Stored data:
┄┄┄┄┄┄┄┄┄┄┄┄┄┄┄┄┄┄┄┄

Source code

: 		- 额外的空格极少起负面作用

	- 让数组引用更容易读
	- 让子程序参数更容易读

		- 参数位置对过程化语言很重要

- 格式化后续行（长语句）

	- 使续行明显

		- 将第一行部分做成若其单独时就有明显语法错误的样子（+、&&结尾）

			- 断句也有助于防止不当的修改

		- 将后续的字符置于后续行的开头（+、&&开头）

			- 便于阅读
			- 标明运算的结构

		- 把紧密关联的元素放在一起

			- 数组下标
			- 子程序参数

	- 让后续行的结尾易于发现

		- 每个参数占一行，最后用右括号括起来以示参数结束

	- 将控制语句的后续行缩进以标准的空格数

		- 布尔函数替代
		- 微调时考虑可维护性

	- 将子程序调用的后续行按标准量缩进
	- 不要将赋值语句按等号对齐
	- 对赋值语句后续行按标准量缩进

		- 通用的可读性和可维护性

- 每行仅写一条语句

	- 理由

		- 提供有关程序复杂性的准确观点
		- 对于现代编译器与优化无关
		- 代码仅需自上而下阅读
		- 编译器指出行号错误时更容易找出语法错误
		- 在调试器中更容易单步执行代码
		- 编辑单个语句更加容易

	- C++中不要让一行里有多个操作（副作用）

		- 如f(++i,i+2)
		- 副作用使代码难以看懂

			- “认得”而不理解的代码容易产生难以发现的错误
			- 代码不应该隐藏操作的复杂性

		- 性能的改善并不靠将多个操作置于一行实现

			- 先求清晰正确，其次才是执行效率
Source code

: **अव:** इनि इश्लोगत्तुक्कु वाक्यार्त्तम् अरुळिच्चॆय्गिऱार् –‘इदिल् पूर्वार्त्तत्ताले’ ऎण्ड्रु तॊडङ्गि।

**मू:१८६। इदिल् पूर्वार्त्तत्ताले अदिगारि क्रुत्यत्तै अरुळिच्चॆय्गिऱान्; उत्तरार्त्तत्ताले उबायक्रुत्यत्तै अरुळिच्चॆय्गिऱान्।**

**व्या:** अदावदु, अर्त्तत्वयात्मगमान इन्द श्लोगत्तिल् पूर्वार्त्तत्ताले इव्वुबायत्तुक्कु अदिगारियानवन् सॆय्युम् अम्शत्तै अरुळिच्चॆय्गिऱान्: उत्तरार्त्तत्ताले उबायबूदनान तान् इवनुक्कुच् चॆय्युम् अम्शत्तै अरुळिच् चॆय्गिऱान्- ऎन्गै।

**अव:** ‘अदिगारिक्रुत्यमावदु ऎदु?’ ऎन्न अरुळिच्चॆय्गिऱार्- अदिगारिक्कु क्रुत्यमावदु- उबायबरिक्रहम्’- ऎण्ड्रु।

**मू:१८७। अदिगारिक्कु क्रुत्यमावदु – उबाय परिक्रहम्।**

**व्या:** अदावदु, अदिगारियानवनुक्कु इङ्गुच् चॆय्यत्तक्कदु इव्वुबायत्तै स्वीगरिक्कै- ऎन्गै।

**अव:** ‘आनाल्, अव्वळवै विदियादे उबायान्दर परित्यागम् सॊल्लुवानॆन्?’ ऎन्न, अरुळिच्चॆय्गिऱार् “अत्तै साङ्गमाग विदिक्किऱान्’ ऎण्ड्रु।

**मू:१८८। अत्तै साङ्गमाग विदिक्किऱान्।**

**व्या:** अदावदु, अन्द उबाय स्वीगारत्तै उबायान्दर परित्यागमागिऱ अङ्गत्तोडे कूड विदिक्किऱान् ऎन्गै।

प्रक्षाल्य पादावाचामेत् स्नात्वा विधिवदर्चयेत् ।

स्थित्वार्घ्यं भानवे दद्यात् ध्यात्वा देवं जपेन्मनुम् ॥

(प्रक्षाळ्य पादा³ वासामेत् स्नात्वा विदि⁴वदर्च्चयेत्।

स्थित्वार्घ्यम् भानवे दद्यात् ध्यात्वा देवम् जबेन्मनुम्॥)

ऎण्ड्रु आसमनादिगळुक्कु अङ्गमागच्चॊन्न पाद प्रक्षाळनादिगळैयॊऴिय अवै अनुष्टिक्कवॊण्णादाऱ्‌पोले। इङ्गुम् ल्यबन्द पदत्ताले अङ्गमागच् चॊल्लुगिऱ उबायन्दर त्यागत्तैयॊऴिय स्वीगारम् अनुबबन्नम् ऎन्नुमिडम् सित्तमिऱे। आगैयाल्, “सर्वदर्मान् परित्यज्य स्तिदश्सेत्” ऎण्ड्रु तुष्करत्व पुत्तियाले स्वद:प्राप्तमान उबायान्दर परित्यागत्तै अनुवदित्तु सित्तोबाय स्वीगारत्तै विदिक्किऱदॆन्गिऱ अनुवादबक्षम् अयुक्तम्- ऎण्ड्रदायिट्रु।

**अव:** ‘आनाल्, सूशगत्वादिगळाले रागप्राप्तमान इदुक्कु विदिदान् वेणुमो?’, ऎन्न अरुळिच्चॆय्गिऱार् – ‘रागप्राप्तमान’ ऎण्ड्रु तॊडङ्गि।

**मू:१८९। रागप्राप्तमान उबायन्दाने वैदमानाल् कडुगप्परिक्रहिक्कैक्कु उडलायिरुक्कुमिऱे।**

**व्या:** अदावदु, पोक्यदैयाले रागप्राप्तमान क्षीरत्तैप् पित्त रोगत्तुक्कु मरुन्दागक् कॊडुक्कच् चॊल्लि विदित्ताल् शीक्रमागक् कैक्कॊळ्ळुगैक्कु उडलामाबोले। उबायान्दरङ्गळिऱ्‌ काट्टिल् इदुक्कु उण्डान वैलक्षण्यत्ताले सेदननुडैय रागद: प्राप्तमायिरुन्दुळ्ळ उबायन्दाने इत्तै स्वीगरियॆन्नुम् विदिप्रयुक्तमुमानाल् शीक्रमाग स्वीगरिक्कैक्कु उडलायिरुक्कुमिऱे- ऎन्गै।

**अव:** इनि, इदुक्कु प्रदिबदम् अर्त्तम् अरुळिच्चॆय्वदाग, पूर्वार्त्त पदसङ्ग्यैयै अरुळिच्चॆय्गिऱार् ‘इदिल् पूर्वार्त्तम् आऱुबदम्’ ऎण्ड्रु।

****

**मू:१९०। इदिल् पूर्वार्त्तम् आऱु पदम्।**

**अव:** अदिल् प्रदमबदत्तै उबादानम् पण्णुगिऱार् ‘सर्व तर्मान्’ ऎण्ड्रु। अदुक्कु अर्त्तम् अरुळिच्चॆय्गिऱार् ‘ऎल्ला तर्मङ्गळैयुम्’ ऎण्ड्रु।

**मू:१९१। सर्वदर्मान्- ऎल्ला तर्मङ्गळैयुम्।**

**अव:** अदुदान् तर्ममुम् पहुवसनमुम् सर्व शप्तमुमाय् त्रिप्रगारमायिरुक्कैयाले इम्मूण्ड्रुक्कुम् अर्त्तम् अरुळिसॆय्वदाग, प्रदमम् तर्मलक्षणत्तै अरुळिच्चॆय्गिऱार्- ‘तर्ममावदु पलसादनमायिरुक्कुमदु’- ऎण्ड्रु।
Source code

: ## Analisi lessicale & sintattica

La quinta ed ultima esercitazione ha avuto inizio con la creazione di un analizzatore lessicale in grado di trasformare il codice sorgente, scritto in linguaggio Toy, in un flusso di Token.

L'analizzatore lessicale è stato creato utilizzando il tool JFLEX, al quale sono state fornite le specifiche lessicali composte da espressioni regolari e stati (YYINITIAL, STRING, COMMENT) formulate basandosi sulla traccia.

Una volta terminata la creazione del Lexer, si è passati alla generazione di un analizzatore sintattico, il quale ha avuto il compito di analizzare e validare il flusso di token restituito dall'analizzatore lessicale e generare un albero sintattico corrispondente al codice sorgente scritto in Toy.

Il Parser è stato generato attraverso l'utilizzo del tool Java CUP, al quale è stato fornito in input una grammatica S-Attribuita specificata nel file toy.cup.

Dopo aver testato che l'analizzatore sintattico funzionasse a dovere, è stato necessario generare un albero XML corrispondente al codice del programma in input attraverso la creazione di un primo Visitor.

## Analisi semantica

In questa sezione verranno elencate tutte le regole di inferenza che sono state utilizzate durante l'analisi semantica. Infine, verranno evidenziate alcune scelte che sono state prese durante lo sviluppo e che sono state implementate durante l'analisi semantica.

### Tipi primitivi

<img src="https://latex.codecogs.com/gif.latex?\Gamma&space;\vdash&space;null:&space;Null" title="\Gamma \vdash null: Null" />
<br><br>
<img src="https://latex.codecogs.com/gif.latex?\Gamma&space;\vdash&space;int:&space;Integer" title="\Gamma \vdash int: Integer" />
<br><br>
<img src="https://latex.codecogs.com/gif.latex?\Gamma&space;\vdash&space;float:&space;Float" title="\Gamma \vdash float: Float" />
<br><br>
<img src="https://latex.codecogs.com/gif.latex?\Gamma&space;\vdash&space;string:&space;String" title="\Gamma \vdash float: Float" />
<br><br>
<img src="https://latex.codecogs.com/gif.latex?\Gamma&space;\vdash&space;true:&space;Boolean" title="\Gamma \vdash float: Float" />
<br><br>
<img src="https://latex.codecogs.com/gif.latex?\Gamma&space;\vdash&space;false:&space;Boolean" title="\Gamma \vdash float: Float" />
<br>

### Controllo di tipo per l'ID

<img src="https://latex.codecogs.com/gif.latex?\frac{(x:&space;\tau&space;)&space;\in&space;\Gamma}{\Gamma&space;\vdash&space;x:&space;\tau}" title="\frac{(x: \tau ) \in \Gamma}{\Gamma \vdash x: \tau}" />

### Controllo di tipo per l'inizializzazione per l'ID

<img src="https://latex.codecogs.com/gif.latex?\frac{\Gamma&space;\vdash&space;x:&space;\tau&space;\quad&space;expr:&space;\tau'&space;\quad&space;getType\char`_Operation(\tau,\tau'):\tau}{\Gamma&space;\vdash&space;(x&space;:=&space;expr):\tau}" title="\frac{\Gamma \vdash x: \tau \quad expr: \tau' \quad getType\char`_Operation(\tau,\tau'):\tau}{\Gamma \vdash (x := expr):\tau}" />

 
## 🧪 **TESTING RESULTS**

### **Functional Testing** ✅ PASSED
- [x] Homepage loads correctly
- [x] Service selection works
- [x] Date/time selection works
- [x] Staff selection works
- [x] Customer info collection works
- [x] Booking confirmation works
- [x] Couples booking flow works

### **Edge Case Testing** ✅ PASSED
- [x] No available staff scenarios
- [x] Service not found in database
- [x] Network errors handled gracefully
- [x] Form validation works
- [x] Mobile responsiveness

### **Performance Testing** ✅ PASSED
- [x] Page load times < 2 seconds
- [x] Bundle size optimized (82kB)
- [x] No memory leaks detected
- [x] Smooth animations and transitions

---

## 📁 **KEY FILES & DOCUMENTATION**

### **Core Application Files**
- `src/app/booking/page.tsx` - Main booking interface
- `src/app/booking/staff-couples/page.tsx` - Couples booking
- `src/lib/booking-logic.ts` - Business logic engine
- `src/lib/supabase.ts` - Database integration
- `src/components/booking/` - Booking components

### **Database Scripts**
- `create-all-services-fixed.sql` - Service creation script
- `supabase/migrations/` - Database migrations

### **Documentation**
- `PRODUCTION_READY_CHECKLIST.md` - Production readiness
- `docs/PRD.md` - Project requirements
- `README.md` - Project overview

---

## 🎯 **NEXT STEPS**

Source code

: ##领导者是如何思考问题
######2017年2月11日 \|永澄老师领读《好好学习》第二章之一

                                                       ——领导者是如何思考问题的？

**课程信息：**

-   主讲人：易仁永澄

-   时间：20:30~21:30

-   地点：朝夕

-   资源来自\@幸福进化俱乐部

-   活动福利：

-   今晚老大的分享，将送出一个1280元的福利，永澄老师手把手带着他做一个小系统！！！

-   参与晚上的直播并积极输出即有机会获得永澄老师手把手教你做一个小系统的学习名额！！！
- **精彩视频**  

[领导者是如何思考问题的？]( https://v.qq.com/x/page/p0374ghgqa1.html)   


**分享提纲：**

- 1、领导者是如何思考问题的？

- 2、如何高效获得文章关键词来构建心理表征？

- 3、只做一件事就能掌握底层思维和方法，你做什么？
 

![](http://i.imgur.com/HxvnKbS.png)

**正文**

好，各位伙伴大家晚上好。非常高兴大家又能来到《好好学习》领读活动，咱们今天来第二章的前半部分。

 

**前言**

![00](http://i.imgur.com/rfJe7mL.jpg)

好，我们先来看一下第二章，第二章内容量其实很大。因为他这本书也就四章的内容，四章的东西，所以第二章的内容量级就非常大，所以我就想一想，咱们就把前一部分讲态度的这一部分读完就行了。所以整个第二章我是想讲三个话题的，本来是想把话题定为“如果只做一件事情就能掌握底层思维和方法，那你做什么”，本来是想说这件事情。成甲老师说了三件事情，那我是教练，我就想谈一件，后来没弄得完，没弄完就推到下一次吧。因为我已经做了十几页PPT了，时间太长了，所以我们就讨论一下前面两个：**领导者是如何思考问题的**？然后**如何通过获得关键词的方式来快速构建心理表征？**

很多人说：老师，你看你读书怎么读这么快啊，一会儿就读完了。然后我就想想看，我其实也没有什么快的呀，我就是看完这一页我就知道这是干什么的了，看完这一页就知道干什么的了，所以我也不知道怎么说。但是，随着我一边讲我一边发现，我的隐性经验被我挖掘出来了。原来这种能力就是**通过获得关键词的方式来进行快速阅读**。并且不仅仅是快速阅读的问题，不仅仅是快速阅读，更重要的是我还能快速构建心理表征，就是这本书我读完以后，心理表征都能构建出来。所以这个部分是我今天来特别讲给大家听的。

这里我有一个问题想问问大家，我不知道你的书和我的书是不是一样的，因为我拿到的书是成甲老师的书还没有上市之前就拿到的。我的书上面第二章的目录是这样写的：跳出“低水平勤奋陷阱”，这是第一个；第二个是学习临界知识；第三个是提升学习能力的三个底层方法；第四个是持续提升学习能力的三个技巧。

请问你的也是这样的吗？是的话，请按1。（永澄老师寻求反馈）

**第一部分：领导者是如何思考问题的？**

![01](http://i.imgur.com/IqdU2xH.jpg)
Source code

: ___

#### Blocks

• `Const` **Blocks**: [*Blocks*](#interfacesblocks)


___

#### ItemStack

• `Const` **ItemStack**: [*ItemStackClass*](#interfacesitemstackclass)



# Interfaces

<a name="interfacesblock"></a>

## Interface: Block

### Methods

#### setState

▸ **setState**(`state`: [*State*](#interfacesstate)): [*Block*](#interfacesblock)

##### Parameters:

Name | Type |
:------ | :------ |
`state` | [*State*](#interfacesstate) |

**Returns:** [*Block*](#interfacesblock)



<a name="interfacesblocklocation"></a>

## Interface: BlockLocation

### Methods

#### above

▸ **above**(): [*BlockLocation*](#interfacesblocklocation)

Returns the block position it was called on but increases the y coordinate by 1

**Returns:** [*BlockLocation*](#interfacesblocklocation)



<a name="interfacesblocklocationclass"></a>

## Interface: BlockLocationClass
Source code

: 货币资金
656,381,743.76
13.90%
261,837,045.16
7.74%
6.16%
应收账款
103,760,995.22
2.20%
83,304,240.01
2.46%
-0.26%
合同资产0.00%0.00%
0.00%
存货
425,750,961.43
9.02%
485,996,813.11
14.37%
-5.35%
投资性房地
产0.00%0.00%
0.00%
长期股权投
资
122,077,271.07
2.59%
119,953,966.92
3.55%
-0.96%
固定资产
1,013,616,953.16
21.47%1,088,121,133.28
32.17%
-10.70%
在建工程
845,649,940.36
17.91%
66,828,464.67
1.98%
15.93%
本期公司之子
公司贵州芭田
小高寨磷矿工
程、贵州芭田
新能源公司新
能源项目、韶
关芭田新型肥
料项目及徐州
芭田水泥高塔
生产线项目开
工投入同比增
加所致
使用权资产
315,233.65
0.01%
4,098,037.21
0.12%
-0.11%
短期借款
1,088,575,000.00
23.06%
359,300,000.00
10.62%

┄┄┄┄┄┄┄┄┄┄┄┄┄┄┄┄┄┄┄┄

Exercise description>
Report the number of lines above containing the string "PASSED" as your sole answer.

Answer for the task>
3